THE DATA START

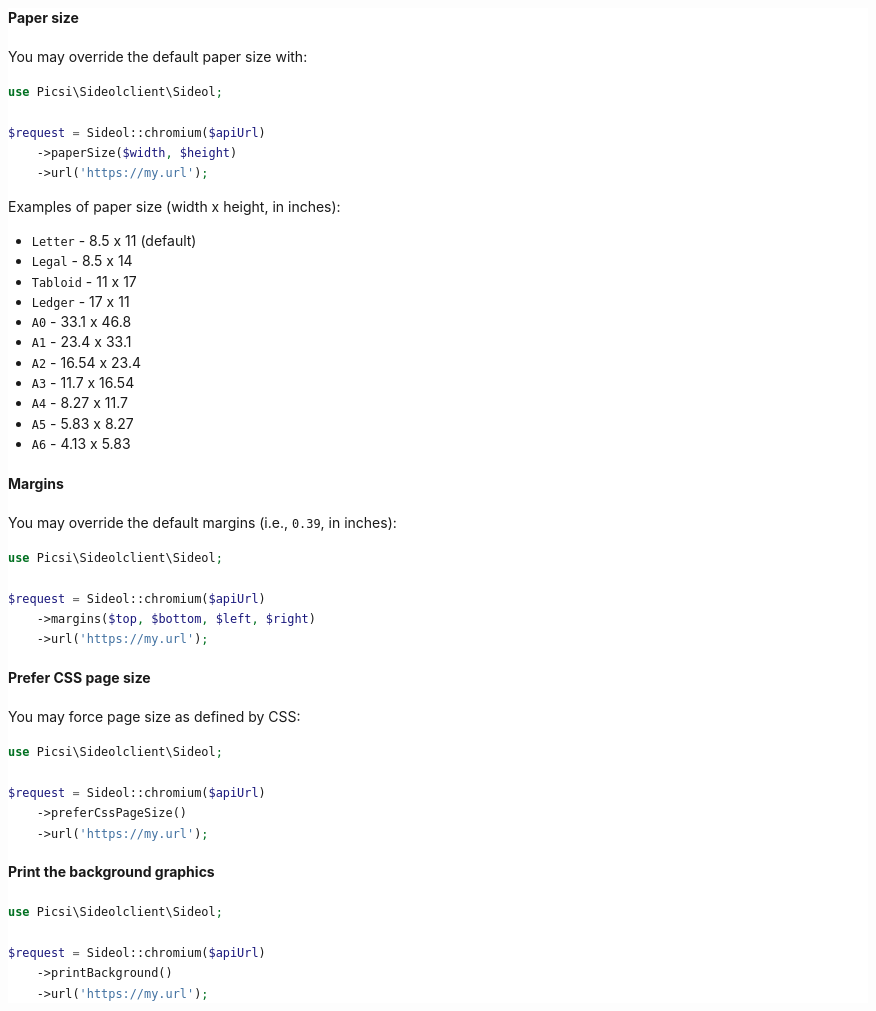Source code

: #### Paper size

You may override the default paper size with:

```php
use Picsi\Sideolclient\Sideol;

$request = Sideol::chromium($apiUrl)
    ->paperSize($width, $height)
    ->url('https://my.url');
```

Examples of paper size (width x height, in inches):

* `Letter` - 8.5 x 11 (default)
* `Legal` - 8.5 x 14
* `Tabloid` - 11 x 17
* `Ledger` - 17 x 11
* `A0` - 33.1 x 46.8
* `A1` - 23.4 x 33.1
* `A2` - 16.54 x 23.4
* `A3` - 11.7 x 16.54
* `A4` - 8.27 x 11.7
* `A5` - 5.83 x 8.27
* `A6` - 4.13 x 5.83

#### Margins

You may override the default margins (i.e., `0.39`, in inches):

```php
use Picsi\Sideolclient\Sideol;

$request = Sideol::chromium($apiUrl)
    ->margins($top, $bottom, $left, $right)
    ->url('https://my.url');
```

#### Prefer CSS page size

You may force page size as defined by CSS:

```php
use Picsi\Sideolclient\Sideol;

$request = Sideol::chromium($apiUrl)
    ->preferCssPageSize()
    ->url('https://my.url');
```

#### Print the background graphics

```php
use Picsi\Sideolclient\Sideol;

$request = Sideol::chromium($apiUrl)
    ->printBackground()
    ->url('https://my.url');
```
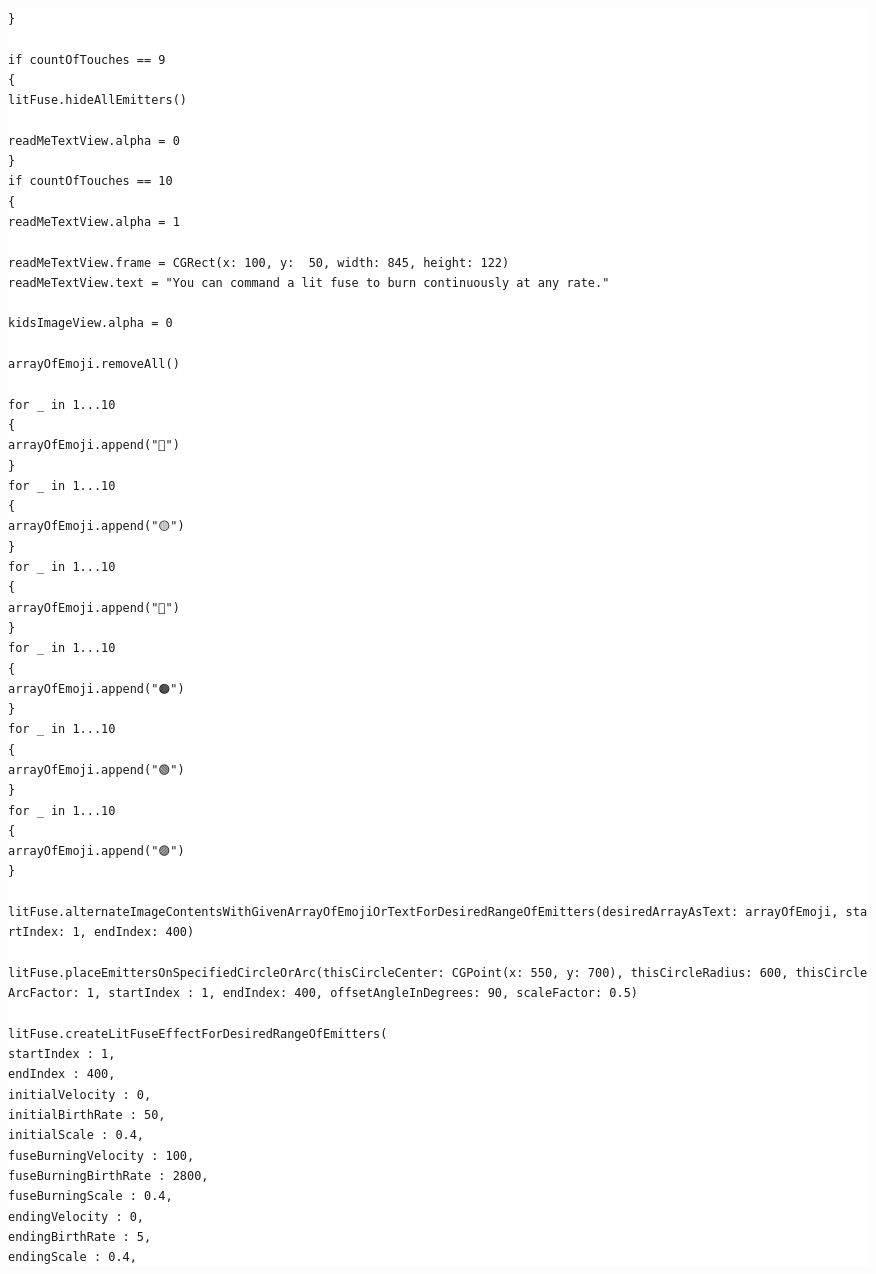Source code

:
 ```
}

if countOfTouches == 9
{
litFuse.hideAllEmitters()

readMeTextView.alpha = 0
}
if countOfTouches == 10
{
readMeTextView.alpha = 1

readMeTextView.frame = CGRect(x: 100, y:  50, width: 845, height: 122)
readMeTextView.text = "You can command a lit fuse to burn continuously at any rate."

kidsImageView.alpha = 0

arrayOfEmoji.removeAll()

for _ in 1...10
{
arrayOfEmoji.append("🔴")
}
for _ in 1...10
{
arrayOfEmoji.append("🟡")
}
for _ in 1...10
{
arrayOfEmoji.append("🔵")
}
for _ in 1...10
{
arrayOfEmoji.append("🟠")
}
for _ in 1...10
{
arrayOfEmoji.append("🟢")
}
for _ in 1...10
{
arrayOfEmoji.append("🟣")
}

litFuse.alternateImageContentsWithGivenArrayOfEmojiOrTextForDesiredRangeOfEmitters(desiredArrayAsText: arrayOfEmoji, startIndex: 1, endIndex: 400)

litFuse.placeEmittersOnSpecifiedCircleOrArc(thisCircleCenter: CGPoint(x: 550, y: 700), thisCircleRadius: 600, thisCircleArcFactor: 1, startIndex : 1, endIndex: 400, offsetAngleInDegrees: 90, scaleFactor: 0.5)

litFuse.createLitFuseEffectForDesiredRangeOfEmitters(
startIndex : 1,
endIndex : 400,
initialVelocity : 0,
initialBirthRate : 50,
initialScale : 0.4,
fuseBurningVelocity : 100,
fuseBurningBirthRate : 2800,
fuseBurningScale : 0.4,
endingVelocity : 0,
endingBirthRate : 5,
endingScale : 0.4,
```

THE DATA END

:: PROMPT ::
Tell how many lines in the material contain the string "height". Nothing but the number is needed.

:: RESPONSE TO THIS TASK ::
3